Purchase and Resale Agreements (PRAs)
What Are Purchase and Resale Agreements?
Central banks conduct different types of sale and repurchase agreements (repo transactions) as part of the open market operations they use to execute monetary policy. These are ordinarily attempted with the goal to influence liquidity and subsequently interest rates in the money market. A Purchase and Resale Agreement (PRA) is the specific name given to one of these operations when utilized by the Bank of Canada (BoC), with the goal to give liquidity to the market.
Figuring out Purchase and Resale Agreements (PRAs)
Special Purchase and Resale Agreements (SPRAs) are overnight operations, however term Purchase and Resale Agreements (PRAs) are for longer time spans. Term PRAs have regularly just been utilized during periods of market stress, and are not at present being used.
Generally, in a repo transaction, two counterparties will go into an agreement by which one will sell securities to the next and at the same time consent to repurchase them at a predetermined later date at a fixed price. The securities can thusly successfully be viewed as collateral for a cash loan. The securities included are normally fixed-interest securities, and pricing is agreed in terms of interest rates. This agreed-upon interest rate is termed the repo rate. While many market participants participate in such transactions, when central banks do so it is generally just with certain banks in their domestic money markets, on a short-term basis, and embraced determined to execute monetary policy.
In a term PRA, the BoC will buy securities from a predefined type of bank (in particular, a primary dealer in Canadian government securities) with an agreement to sell them back to that bank after a predetermined term, which could run as long as a year. This gives a brief injection of cash (as the banks receive the payment for the securities) into the money market, working on their liquidity and place descending pressure on market interest rates.

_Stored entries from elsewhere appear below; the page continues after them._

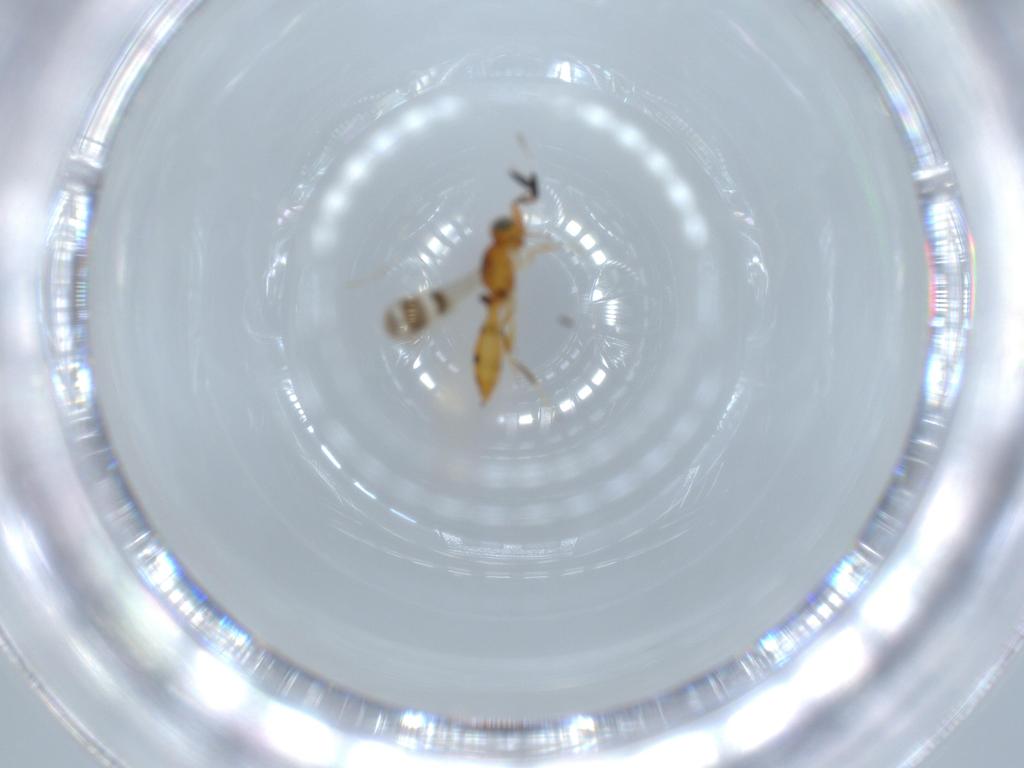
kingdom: Animalia
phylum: Arthropoda
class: Insecta
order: Hymenoptera
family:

History of Purchase and Resale Agreements
The BoC previously utilized term PRAs from December 2007, after Canadian money markets had fixed amidst global funding issues following the beginning of the 2007 financial emergency; a concise determination that the situation had quieted was switched in March 2008 while funding pressures again showed, leading to the collapse of Bear Sterns. The BoC permitted PRAs to mature in June and July, just for the Lehman's collapse and close bankruptcy of AIG to again impact the money market in September 2008 and again see PRAs used to assist with facilitating conditions. The last PRA matured in 2010.